Under heavy load, logs may show:

sqlx::pool::acquire slow acquire warnings
failed to look up api key / failed to load effective api key enforcement with pool timeout
HTTP 503 with messages such as API key validation unavailable or API key policy unavailable

Those responses are emitted when the auth layer cannot obtain a pooled connection within the configured acquire timeout, not necessarily because the key is invalid.

Gateway work splits into a synchronous hot path (must complete quickly) and spawned background work (logging and telemetry). When both compete for the same PgPool, the pool becomes the shared bottleneck.

When gateway.auth_client and gateway.logging_client resolve to the same database connection target, PoolShared and contention on catalog tables amplify each other: many tasks hold a connection while waiting on row locks from concurrent INSERT ... ON CONFLICT DO UPDATE statements targeting the same counters.

Contention Mechanism

For one busy logical client name, every request performs counter upserts that map to one row in client_statistics and often one row per (client_name, table_name, operation) in client_table_statistics. PostgreSQL serializes conflicting updates on the same row.

Pool Configuration Context

Pool size and acquire timeout are configured via runtime environment (see RuntimeEnvSettings in src/config_validation.rs and connection_pool_manager_from_env in src/bootstrap/postgres_init.rs). Raising limits alone does not remove row-level serialization; it only postpones starvation under higher load.

Mitigation Summary

Primary: Coalesce counter and last_seen writes through a bounded in-process batcher so each flush window performs far fewer statements per hot key (see the companion architecture doc).
Guard best-effort writers: Use the shared AppState.logging_task_limiter for spawned logging/audit tasks (gateway_*_log, auth attempt logs, API-key last-used touch, admission-event persistence) so telemetry cannot consume all pool slots under burst load.
Operational: Ensure Neon or self-hosted Postgres max_connections is consistent with the sum of per-client pool ceilings configured for Athena.
Not recommended as the fix: fail_open auth mode weakens enforcement; prefer relieving pool and lock pressure first.

Logging Task Limiter (post-batcher hardening)

Even with batched client_statistics, Athena still performs several append-style writes asynchronously.
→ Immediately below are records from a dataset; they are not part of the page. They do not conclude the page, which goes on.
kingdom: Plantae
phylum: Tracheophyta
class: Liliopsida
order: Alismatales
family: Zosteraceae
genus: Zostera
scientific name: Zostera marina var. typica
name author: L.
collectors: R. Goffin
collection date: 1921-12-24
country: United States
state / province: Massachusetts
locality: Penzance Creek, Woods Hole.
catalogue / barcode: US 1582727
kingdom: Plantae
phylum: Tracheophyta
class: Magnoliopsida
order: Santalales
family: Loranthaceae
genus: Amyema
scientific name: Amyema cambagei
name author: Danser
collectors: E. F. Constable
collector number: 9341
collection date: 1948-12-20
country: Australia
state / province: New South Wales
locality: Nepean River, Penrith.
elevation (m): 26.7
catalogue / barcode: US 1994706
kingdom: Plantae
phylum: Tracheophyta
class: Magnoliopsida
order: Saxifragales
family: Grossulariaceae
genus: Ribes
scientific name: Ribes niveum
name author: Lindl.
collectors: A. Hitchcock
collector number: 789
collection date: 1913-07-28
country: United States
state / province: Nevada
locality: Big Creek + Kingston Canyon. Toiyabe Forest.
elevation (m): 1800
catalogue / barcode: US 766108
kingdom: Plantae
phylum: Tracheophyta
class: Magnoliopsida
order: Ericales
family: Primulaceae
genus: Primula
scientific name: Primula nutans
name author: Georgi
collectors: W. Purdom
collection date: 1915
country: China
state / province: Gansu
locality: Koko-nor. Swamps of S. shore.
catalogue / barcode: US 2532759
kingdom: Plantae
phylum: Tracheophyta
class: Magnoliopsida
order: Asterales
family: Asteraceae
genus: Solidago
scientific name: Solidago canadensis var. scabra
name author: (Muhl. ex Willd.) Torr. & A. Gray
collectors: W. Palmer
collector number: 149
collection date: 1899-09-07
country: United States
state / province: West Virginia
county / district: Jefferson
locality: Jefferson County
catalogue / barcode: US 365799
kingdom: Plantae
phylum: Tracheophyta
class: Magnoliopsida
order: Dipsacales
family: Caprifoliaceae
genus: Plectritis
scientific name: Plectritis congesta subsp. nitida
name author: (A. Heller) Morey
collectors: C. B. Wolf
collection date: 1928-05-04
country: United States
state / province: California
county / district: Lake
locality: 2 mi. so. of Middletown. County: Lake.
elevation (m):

To prevent unbounded spawn fanout from pinning the shared logging pool at max occupancy, spawned telemetry now routes through spawn_best_effort_logging_task (src/utils/logging_task_limiter.rs).

Limiter source: AppState.logging_task_limiter (created in src/bootstrap/mod.rs).
Sizing policy: derived from pool max as max(1, pool_max/4), capped at 16.
Behavior at saturation: drop best-effort telemetry task and emit a warning, rather than queueing and extending connection pressure.

This is intentionally a degradation policy: core request handling and auth should retain pool headroom, while non-critical telemetry may be sampled/dropped during spikes.